Tatooine: A pluggable, simple and powerful web scraper.
Installation
$ npm install tatooine --save
Docs
// schemas: Array<Schema> => A list of schemas.
// customEngines?: Array<CustomEngine> => An optional list of custom engines.
const promise = Tatooine(schemas, customEngines)
Standard Engines
For convenience, Tatooine provide three useful standard engines.
- Markup Engine docs (e.g. RSS, Source Code Scraping, etc.)
- JSON Engine docs (e.g. APIs, Web Services, etc.)
- SPA Engine docs (e.g. Single Page Applications, Async Content, etc.)

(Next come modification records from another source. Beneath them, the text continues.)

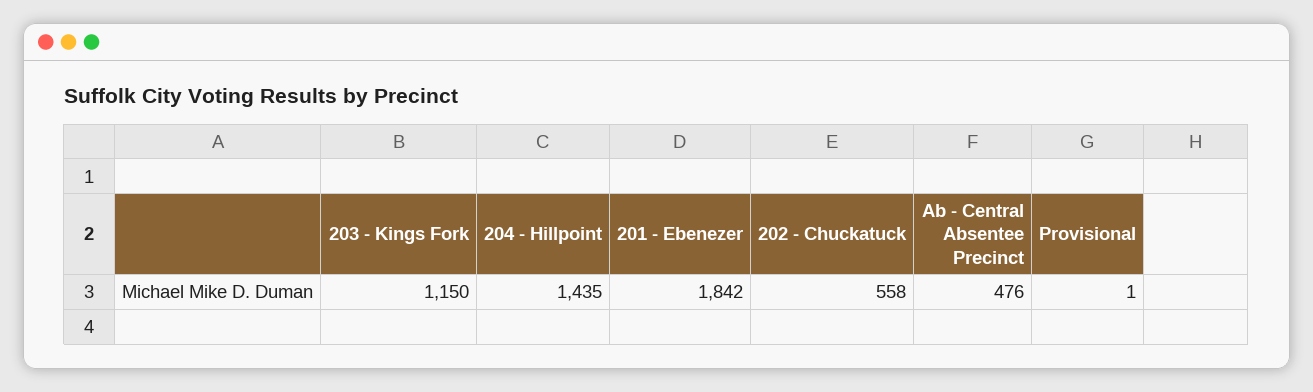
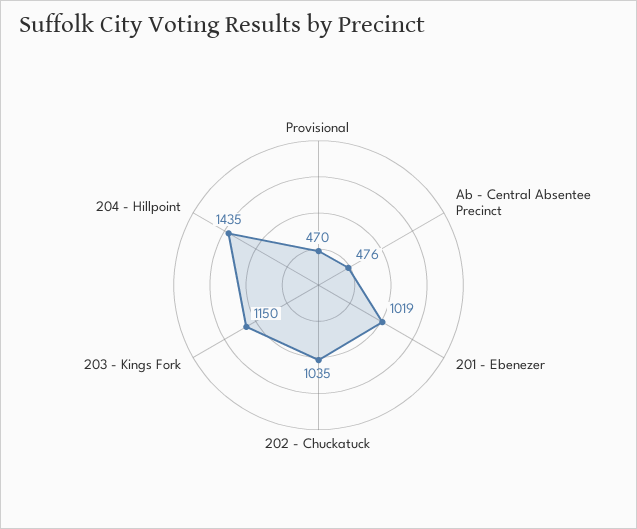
  {
    "203 - Kings Fork": 1150,
    "204 - Hillpoint": 1435,
-   "201 - Ebenezer": 1842,
+   "201 - Ebenezer": 1019,
-   "202 - Chuckatuck": 558,
+   "202 - Chuckatuck": 1035,
    "Ab - Central Absentee Precinct": 476,
-   "Provisional": 1
+   "Provisional": 470
  }

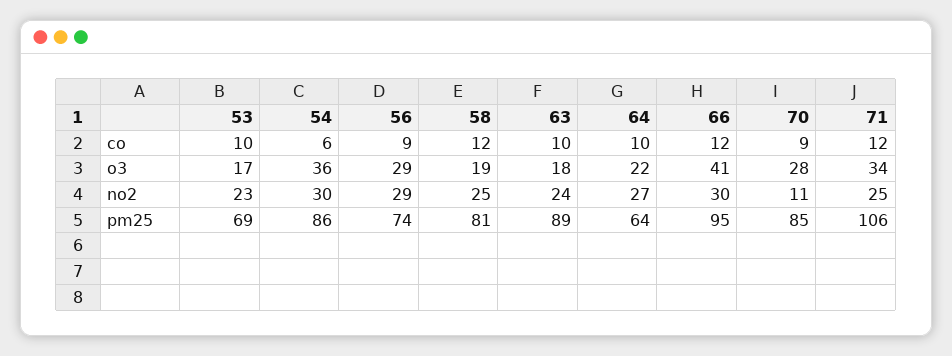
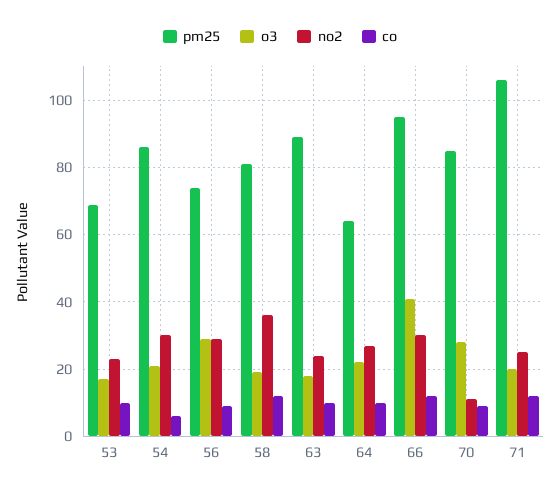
  {
    "co": {
      "53": 10,
      "54": 6,
      "56": 9,
      "58": 12,
      "63": 10,
      "64": 10,
      "66": 12,
      "70": 9,
      "71": 12
    },
    "o3": {
      "53": 17,
-     "54": 36,
+     "54": 20,
      "56": 29,
      "58": 19,
      "63": 18,
      "64": 22,
      "66": 41,
      "70": 28,
-     "71": 34
+     "71": 20
    },
    "no2": {
      "53": 23,
      "54": 30,
      "56": 29,
-     "58": 25,
+     "58": 35,
      "63": 24,
      "64": 27,
      "66": 30,
      "70": 11,
      "71": 25
    },
    "pm25": {
      "53": 69,
      "54": 86,
      "56": 74,
      "58": 81,
      "63": 89,
      "64": 64,
      "66": 95,
      "70": 85,
      "71": 106
    }
  }

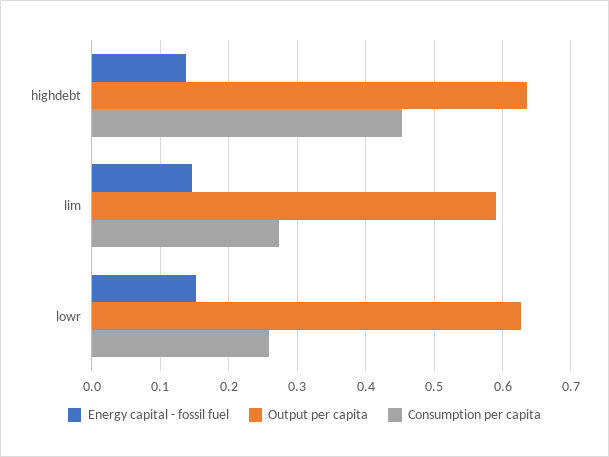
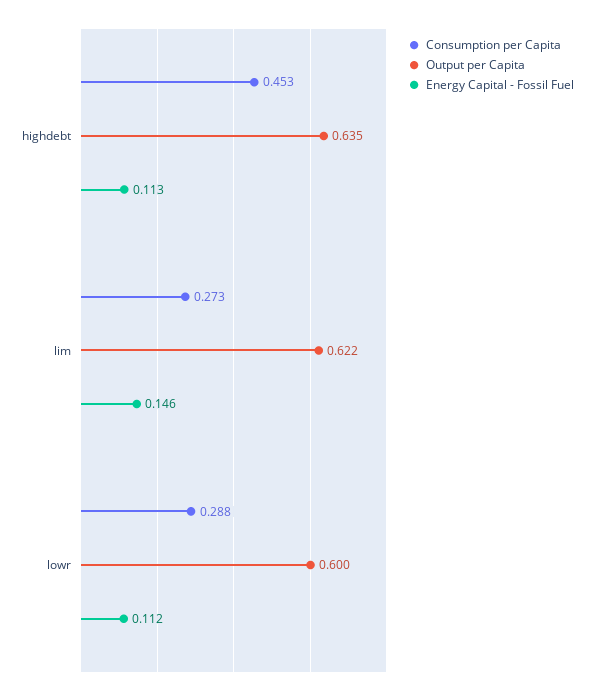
  {
    "Energy capital - fossil fuel": {
-     "highdebt": 0.14,
+     "highdebt": 0.113,
      "lim": 0.146,
-     "lowr": 0.15
+     "lowr": 0.112
    },
    "Output per capita": {
      "highdebt": 0.635,
-     "lim": 0.59,
+     "lim": 0.622,
-     "lowr": 0.63
+     "lowr": 0.6
    },
    "Consumption per capita": {
      "highdebt": 0.453,
      "lim": 0.273,
-     "lowr": 0.26
+     "lowr": 0.288
    }
  }

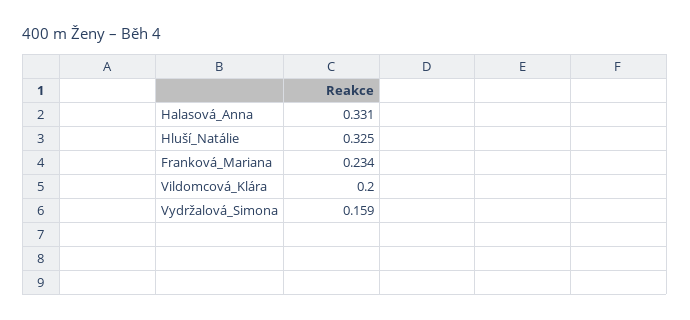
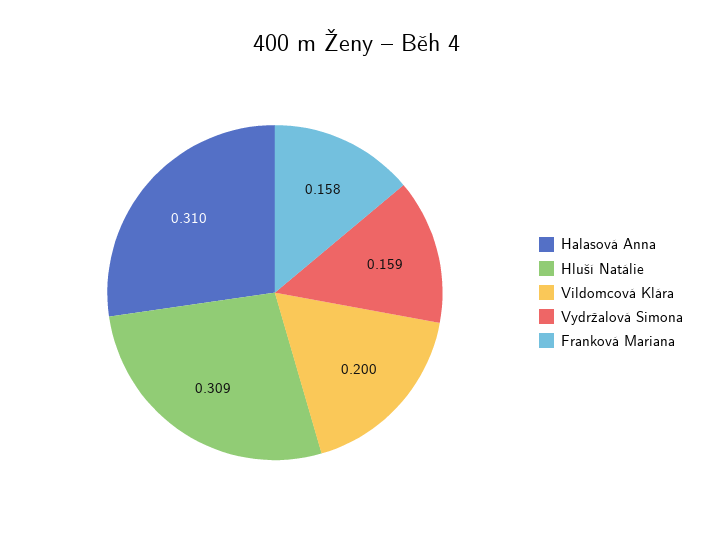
  {
-   "Halasová_Anna": 0.331,
+   "Halasová_Anna": 0.31,
-   "Hluší_Natálie": 0.325,
+   "Hluší_Natálie": 0.309,
-   "Franková_Mariana": 0.234,
+   "Franková_Mariana": 0.158,
    "Vildomcová_Klára": 0.2,
    "Vydržalová_Simona": 0.159
  }

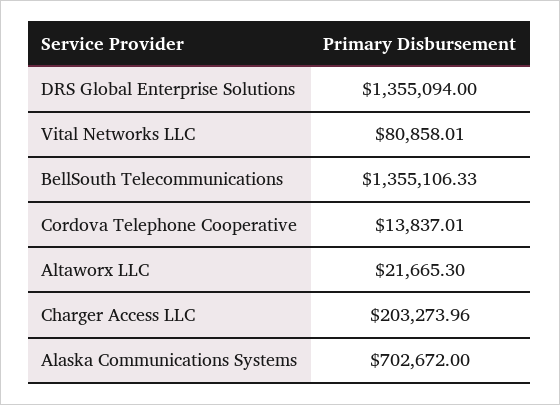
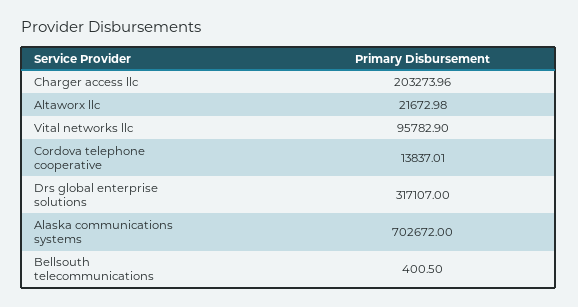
  {
-   "DRS Global Enterprise Solutions": 1355094,
+   "DRS Global Enterprise Solutions": 317107,
-   "Vital Networks LLC": 80858.01,
+   "Vital Networks LLC": 95782.9,
-   "BellSouth Telecommunications": 1355106.33,
+   "BellSouth Telecommunications": 400.5,
    "Cordova Telephone Cooperative": 13837.01,
-   "Altaworx LLC": 21665.3,
+   "Altaworx LLC": 21672.98,
    "Charger Access LLC": 203273.96,
    "Alaska Communications Systems": 702672
  }

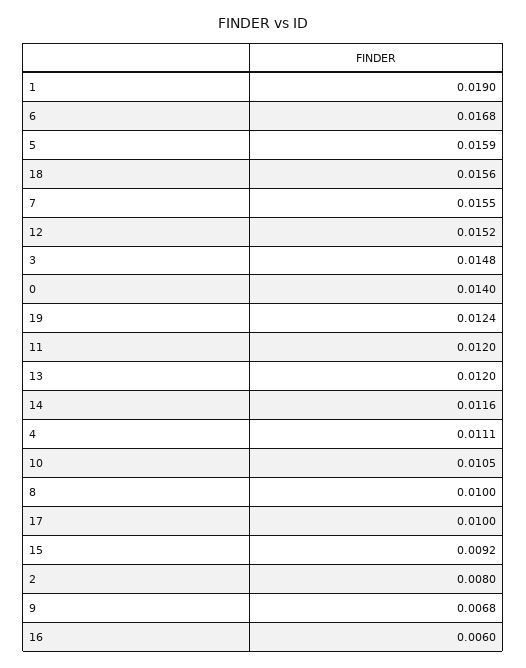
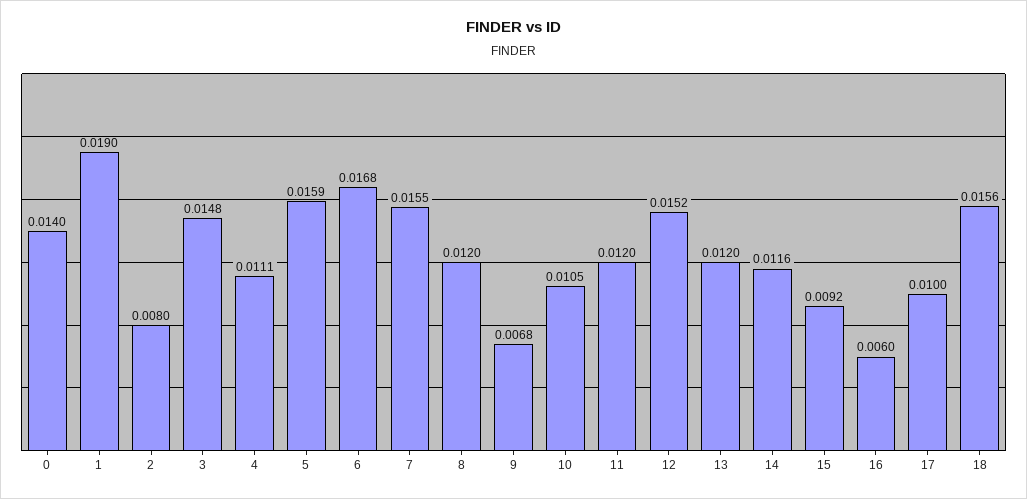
  {
    "1": 0.019,
    "6": 0.0168,
    "5": 0.0159,
    "18": 0.0156,
    "7": 0.0155,
    "12": 0.0152,
    "3": 0.0148,
    "0": 0.014,
-   "19": 0.0124,
    "11": 0.012,
    "13": 0.012,
    "14": 0.0116,
    "4": 0.0111,
    "10": 0.0105,
-   "8": 0.01,
+   "8": 0.012,
    "17": 0.01,
    "15": 0.0092,
    "2": 0.008,
    "9": 0.0068,
    "16": 0.006
  }

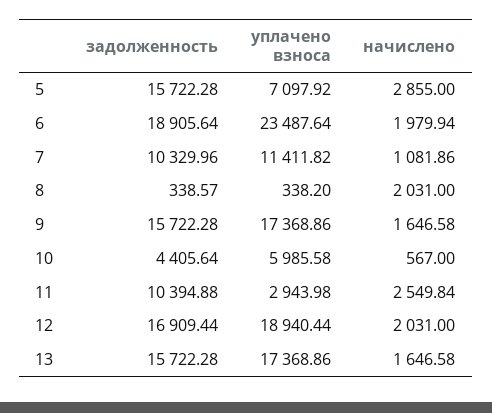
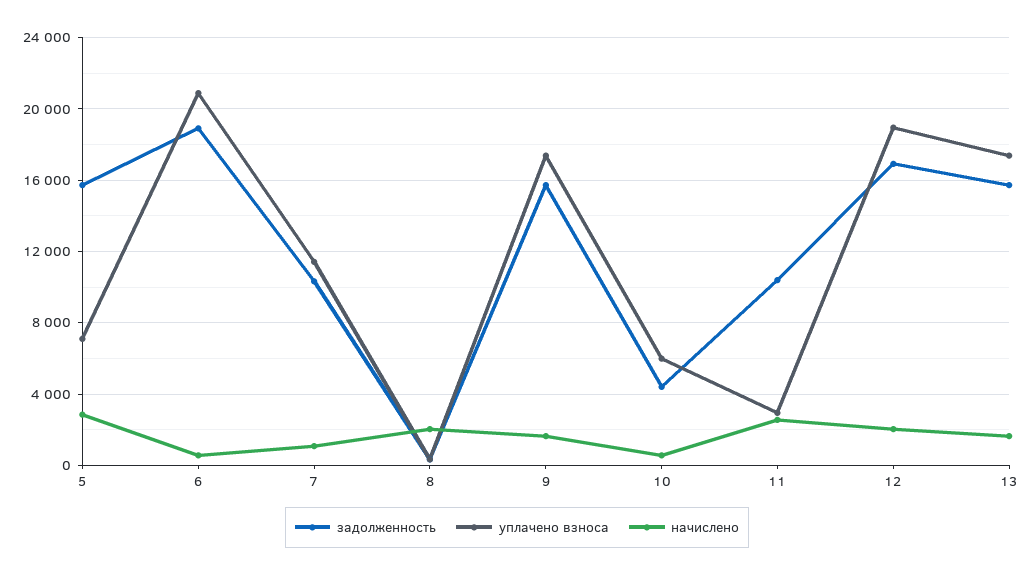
  {
    "задолженность": {
      "5": 15722.28,
      "6": 18905.64,
      "7": 10329.96,
      "8": 338.57,
      "9": 15722.28,
      "10": 4405.64,
      "11": 10394.88,
      "12": 16909.44,
      "13": 15722.28
    },
    "уплачено взноса": {
      "5": 7097.92,
-     "6": 23487.64,
+     "6": 21000,
      "7": 11411.82,
      "8": 338.2,
      "9": 17368.86,
      "10": 5985.58,
      "11": 2943.98,
      "12": 18940.44,
      "13": 17368.86
    },
    "начислено": {
      "5": 2855,
-     "6": 1979.94,
+     "6": 500,
      "7": 1081.86,
      "8": 2031,
      "9": 1646.58,
      "10": 567,
      "11": 2549.84,
      "12": 2031,
      "13": 1646.58
    }
  }

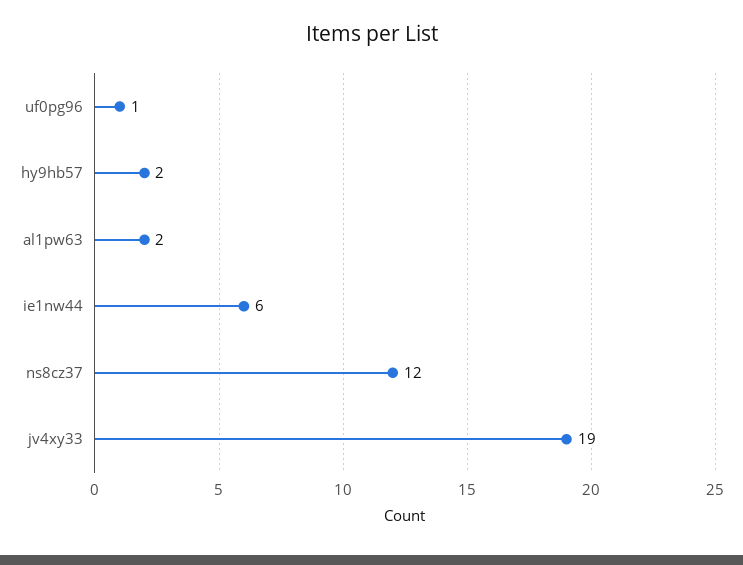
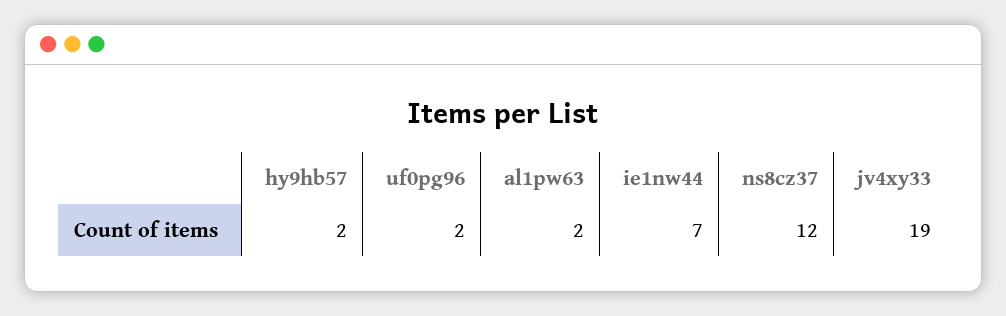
  {
-   "uf0pg96": 1,
+   "uf0pg96": 2,
    "hy9hb57": 2,
    "al1pw63": 2,
-   "ie1nw44": 6,
+   "ie1nw44": 7,
    "ns8cz37": 12,
    "jv4xy33": 19
  }

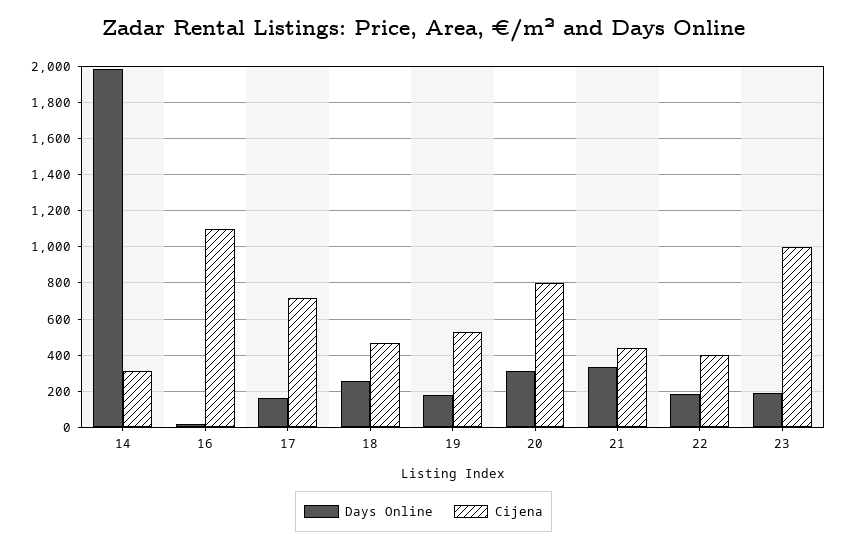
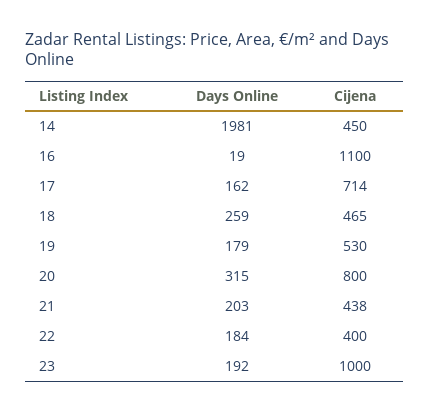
  {
    "Days Online": {
      "14": 1981,
      "16": 19,
      "17": 162,
      "18": 259,
      "19": 179,
      "20": 315,
-     "21": 350,
+     "21": 203,
      "22": 184,
      "23": 192
    },
    "Cijena": {
-     "14": 300,
+     "14": 450,
      "16": 1100,
      "17": 714,
      "18": 465,
      "19": 530,
      "20": 800,
      "21": 438,
      "22": 400,
      "23": 1000
    }
  }

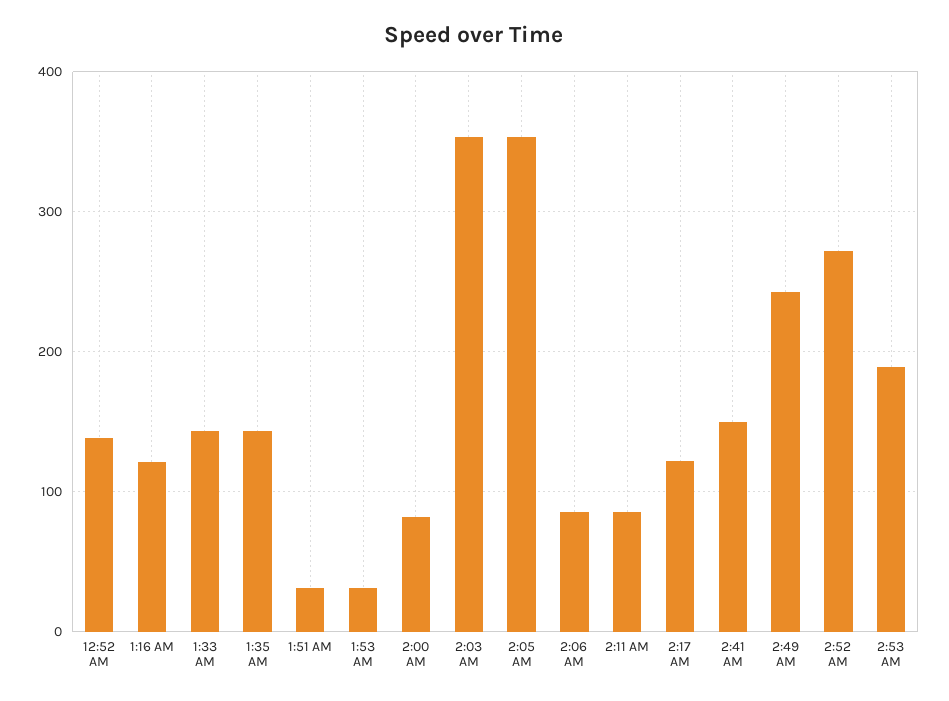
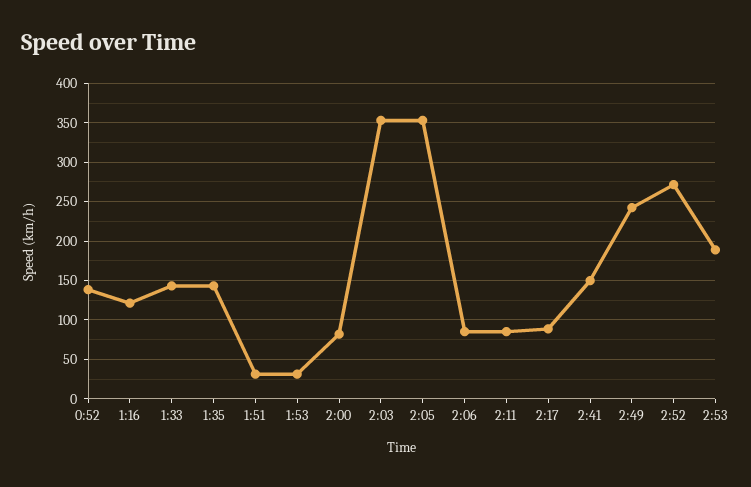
  {
    "12:52 AM": 140,
    "1:16 AM": 120,
    "1:33 AM": 140,
    "1:35 AM": 140,
    "1:51 AM": 30,
    "1:53 AM": 30,
    "2:00 AM": 80,
    "2:03 AM": 350,
    "2:05 AM": 350,
    "2:06 AM": 90,
    "2:11 AM": 90,
-   "2:17 AM": 120,
+   "2:17 AM": 90,
    "2:41 AM": 150,
    "2:49 AM": 240,
    "2:52 AM": 270,
    "2:53 AM": 190
  }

Extending Standard Engines
The fork
property allows extends the engine capabilities for your needs while creating schemas for the standard engines spa
, json
and/or markup
.
// index.js
import Tatooine from "tatooine"
const schemas = [{
engine: "json",
options: { ... },
selectors: { ... },
fork({ sources, error }) {
// Do anything you want with the data provided and then;
return { sources, error };
}
}]
const promise = Tatooine(schemas)
Note: The data returned in fork
as parameter is the data already processed using the given schema configs.
Custom Engines
Beyond the standard engines, you can also create custom engines with your own rules whenever needed. Basically, you should follow the structure below to extend Tatooine's engine capabilities:
// xyz-engine.js
function getSourcesFromSomewhere(schema) {
// Your engine logic
}
export default {
engine: "xyz",
run: getSourcesFromSomewhere,
}
// xyz-schema.js
export default {
engine: "xyz",
...
};
// index.js
import Tatooine from "tatooine"
import xyzEngine from "./xyz-engine.js"
import xyzSchema from "./xyz-schema.js"
const promise = Tatooine([xyzSchema], [xyzEngine])